1916年2月,胡适写信给陈独秀,提出“今日欲为祖国造新文学,宜从输入西欧名著入手,使国中人士有所取法,有所观摩,然后乃有自己创造之新文学可言也”。胡适在当天的日记中记录了这封信。这也是两人通信的开始。
收到胡适的来信,陈独秀非常高兴,更加期盼胡适的大作。
1916年夏,胡适把自己翻译的俄国作家泰来夏甫的短篇小说《决斗》寄给陈独秀,刊登在新青年第二卷第一号上,这是胡适给《新青年》撰稿的开端。从那以后,他陆续在《新青年》上发表了《通信》和《藏晖室札记》等文章。
至于胡适怎么会想到要写《文学改良刍议》呢?
这当然也不是他的一时心血来潮,对于文言文的晦涩难懂,胡适早就心中有异,但还有直接的原因。
胡适做为公费留学,他每个月都会收到华盛顿清华学生监督处寄来的支票。除了支票以外,信封里还有一张小传单,传单上写着“多种树,种树有益”,“废除汉字,改用字母”等宣传文字。这其实是当时在监督处工作的一位名叫钟文鳌的外国人,给这些留学生寄支票时夹带的“私货”。
对于这些传单,胡适平时都是一扔了之。但有一次,不知道是不是胡适心情不好,他收到传单后立马回了一张小纸条给对方,说:“像你这样既不懂汉字,又不能写汉文的人,最好闭起你的鸟嘴。”
然而,纸条寄出去以后,胡适很懊悔,觉得自己不应该对这样一位热心于中国事务的人如此不友好,同时也自责,做为一个中国人,自己没有为中国的文字和文学改良尽力。
此后,他便和之前康奈尔大学的校友、语言学家赵元任开始研究和讨论中国的语言和文字等问题。
1915年,胡适写了一篇名为《如何可使吾国文言易于教授》的文章,提出中国的文言文是半死的语言。比如他举例说,文言称“犬”,而人们口语早已称“狗”;文言“乘马”,而白话是“骑马”。
1915年胡适从康奈尔大学转到哥大以后,又经常和任鸿隽、梅光迪等人辩论白话诗的问题,提出“作诗如作文”的思想,决定不再写旧诗,而专用平白易懂的白话写诗,这也就是后来《尝试集》的由来。
当然在这个过程中更有陈独秀的影响。在1916年10月出版的《新青年》第二卷第二号上,陈独秀发表了胡适8月份从美国写给他的信,在这封通信中,胡适初步提出了文学革命的八项主张。
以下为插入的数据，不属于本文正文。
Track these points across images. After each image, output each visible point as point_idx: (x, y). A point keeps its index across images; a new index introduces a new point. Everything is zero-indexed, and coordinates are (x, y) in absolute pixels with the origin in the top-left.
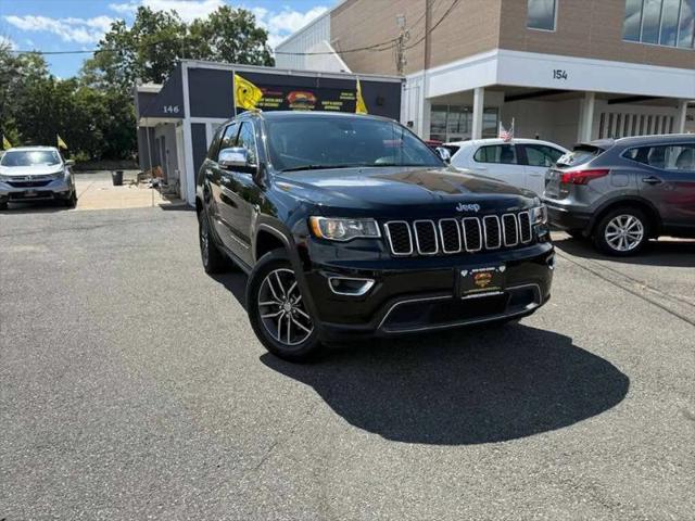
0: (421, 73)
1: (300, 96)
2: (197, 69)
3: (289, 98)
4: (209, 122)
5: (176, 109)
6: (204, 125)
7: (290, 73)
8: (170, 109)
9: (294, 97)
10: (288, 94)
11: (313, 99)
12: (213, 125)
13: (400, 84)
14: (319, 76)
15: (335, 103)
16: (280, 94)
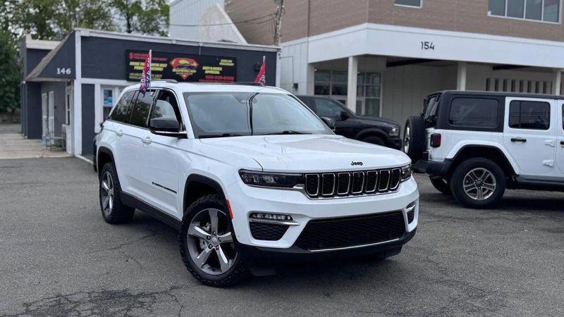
0: (305, 39)
1: (183, 62)
2: (90, 37)
3: (173, 63)
4: (98, 82)
5: (68, 71)
6: (93, 86)
7: (174, 42)
8: (63, 71)
9: (177, 62)
10: (171, 60)
11: (195, 64)
12: (102, 86)
13: (276, 53)
14: (201, 45)
15: (215, 68)
16: (165, 59)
所谓八项主张,就是胡适给陈独秀的信中提到的文学革命要从八事入手:
“一曰不用典,二曰不用陈套语,三曰不讲对仗,四曰不讲欲字欲语,五曰须讲文法结构,此皆形式上之革命也,六曰不作无病呻.吟,七曰不慕仿古人,八曰须言之有物,此皆精神上之革命也。”
陈独秀对胡适的这八项主张大为赞许,回信要求胡适做更进一步的阐述,这就有了后来的《文学改良刍议》。
陈独秀收到了胡适的《文学改良刍议》一文,一口气读完,异常兴奋,仿佛找到了知音。他以前和人议论施耐庵、曹雪芹的价值,远远高于散文家归有光、姚鼐,别人总是疑惑不解,想不到胡适也是这个观点,这不是找到了知音?
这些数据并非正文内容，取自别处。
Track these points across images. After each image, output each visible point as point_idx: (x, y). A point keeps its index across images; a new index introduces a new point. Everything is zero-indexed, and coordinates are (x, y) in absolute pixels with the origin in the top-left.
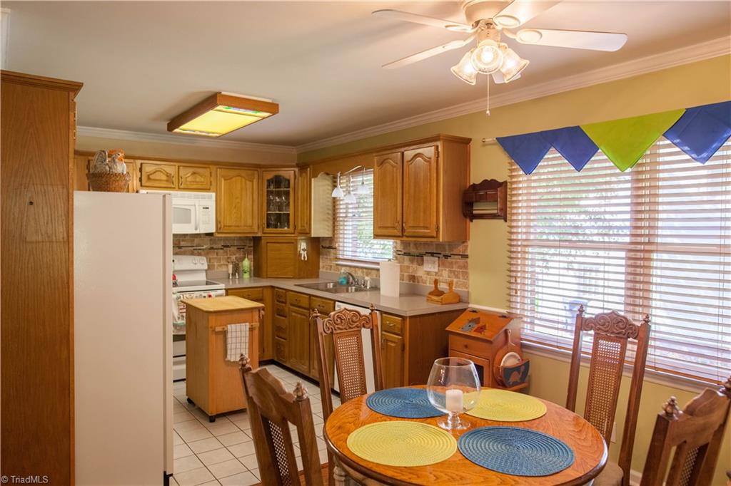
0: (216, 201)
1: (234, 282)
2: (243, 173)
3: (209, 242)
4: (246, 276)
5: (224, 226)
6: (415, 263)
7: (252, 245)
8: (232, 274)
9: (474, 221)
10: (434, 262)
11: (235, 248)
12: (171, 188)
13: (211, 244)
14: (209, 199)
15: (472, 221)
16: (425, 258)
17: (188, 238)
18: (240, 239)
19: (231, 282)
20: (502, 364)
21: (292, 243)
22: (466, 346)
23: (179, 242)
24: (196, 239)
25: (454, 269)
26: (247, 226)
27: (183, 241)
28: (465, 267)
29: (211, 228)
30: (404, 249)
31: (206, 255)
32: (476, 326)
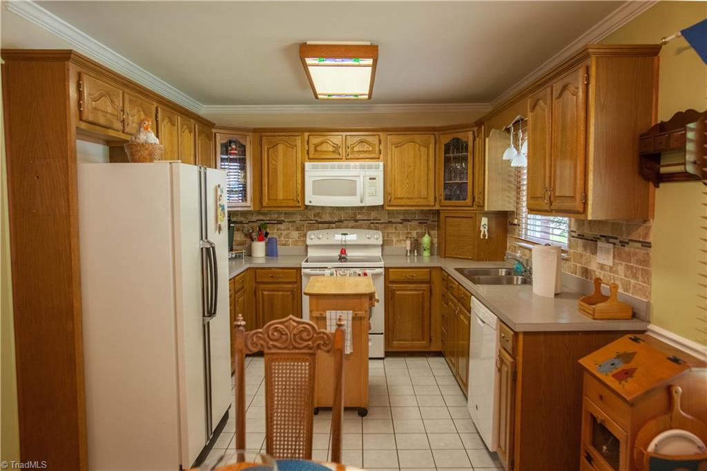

编好《文学改良刍议》,陈独秀又写了读后感:“白话文学,将为中国文学之正宗,余亦笃信而渴望之。吾生倘见其成,则大幸也!”
在1917年2月份的《新青年》上,陈独秀作为文学革命的倡导者,在急先锋胡适写出《文学改良刍议》后,他唱和胡适写了《文学革命论》一文,正式吹响了中国新文化运动的号角。
陈独秀写道:“文学革命之气运,酝酿已非一日,其首举义旗之急先锋,则为吾友胡适。余甘冒全国学究之敌,高张‘文学革命军’大旗,以为吾友之声援。旗上大书特书吾革命军三大主义:曰,推翻雕琢的、阿谀的贵族文学,建设平易的、抒情的国民文学;曰:推倒陈腐的、铺张的古典文学,建设新鲜的、立诚的写实文学;曰:推倒迂晦的、艰涩的山林文学,建设明了的、通俗的社会文学。”
在文章结尾,陈独秀疾呼:“有不顾迂儒之毁誉,明目张胆以与十八妖魔宣战者乎?予愿拖四十二生的大炮,为之前驱!”
胡适和陈独秀未必能够想到,《文学改良刍议》在《新青年》上发表,引发了一场意义深远的“白话文学运动”。